Electrophoretic separation:  This is one of the most critical steps and particular care should be taken to avoid sloppy loading practices, overheating and pH changes due to buffer exhaustion.

          The comb is carefully removed (one end first then the other) and the wells are rinsed immediately with distilled water.  The gel is assembled in the electrophoresis unit, electrophoresis tank buffer is added and the wells are rinsed with electrophoresis tank buffer using a Pasteur pipette.  Well imperfections can also be corrected at this stage using a long needle.

          The electrophoresis tank buffer is 0.25X TBE.  If the gel is to run at room temperature no previous preparation is required, but if you are to run the gel at 4˚ C (cold room) then both the gel and the electrophoresis tank buffer should be pre-equilibrated at this temperature.

          The gel is pre-run for 30-45 min at 120 Volts.  The buffer is re-circulated during the run to prevent buffer exhaustion, which will result in pH changes in the buffer and within the gel.

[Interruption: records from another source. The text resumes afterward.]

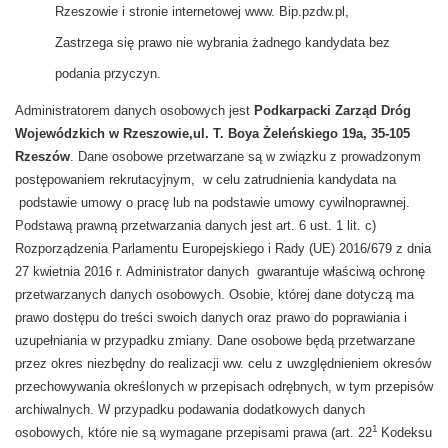
Rzeszowie i stronie internetowej www. Bip.pzdw.pl,
Zastrzega się prawo nie wybrania żadnego kandydata bez
podania przyczyn.
Administratorem danych osobowych jest
Podkarpacki Zarząd Dróg
Wojewódzkich w Rzeszowie,ul. T. Boya Żeleńskiego 19a, 35-105
Rzeszów
. Dane osobowe przetwarzane są w związku z prowadzonym
postępowaniem rekrutacyjnym, w celu zatrudnienia kandydata na
podstawie umowy o pracę lub na podstawie umowy cywilnoprawnej.
Podstawą prawną przetwarzania danych jest art. 6 ust. 1 lit. c)
Rozporządzenia Parlamentu Europejskiego i Rady (UE) 2016/679 z dnia
27 kwietnia 2016 r. Administrator danych gwarantuje właściwą ochronę
przetwarzanych danych osobowych. Osobie, której dane dotyczą ma
prawo dostępu do treści swoich danych oraz prawo do poprawiania i
uzupełniania w przypadku zmiany. Dane osobowe będą przetwarzane
przez okres niezbędny do realizacji ww. celu z uwzględnieniem okresów
przechowywania określonych w przepisach odrębnych, w tym przepisów
archiwalnych. W przypadku podawania dodatkowych danych
1
osobowych, które nie są wymagane przepisami prawa (art. 22
Kodeksu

          Just before you load your samples rinse the wells with tank buffer once again.  I usually load my samples while running the gel at 100 V because this condition should drive the complexes faster into the gel and reduce the possibility of mixing of the sample with the tank buffer during loading.

          The samples should not contain any loading dyes to avoid interference with binding.  The only way to visualize them, while loading, is to look for the differential refraction of the denser sample (due to the presence of glycerol) compared to that of the tank buffer. In general it is quite difficult to monitor the quality of loading. I recommend the use of the kind of pipette tips used for sequencing to avoid mixing with the tank buffer.  You should also avoid the generation of air-bubbles during loading that could also lead to sample mixing with the tank buffer.

          One lane is usually loaded with sample buffer containing dyes (0.1% xylene cyanol and 0.1% bromophenol blue) to monitor the progress of the electrophoresis.  When using 4% gels, the bromophenol blue runs with 60 bp DNA fragments and the xylene cyanol with 200 bp DNA fragments.

          After loading, increase the voltage to 160-180 Volts and run the gel till the bromophenol blue is close to the bottom of the gel.

         

Autoradiography:  After the end of the electrophoresis pry the gel plates open with a spatula.  The gel will remain stuck on one plate.  Put two precut 3MM Whatman papers on top of the gel, then a glass plate on top of them and invert the sandwich.  Now the papers are at the bottom and the gel at the top.  Remove the upper glass plate and the gel should remain attached to the Whatman paper.  Cover with Saran wrap and dry at 80˚ C under vacuum for one hour.  After the gel is dried you can expose it to an X-ray film with an intensifying screen at -70˚ C, or without at room temperature.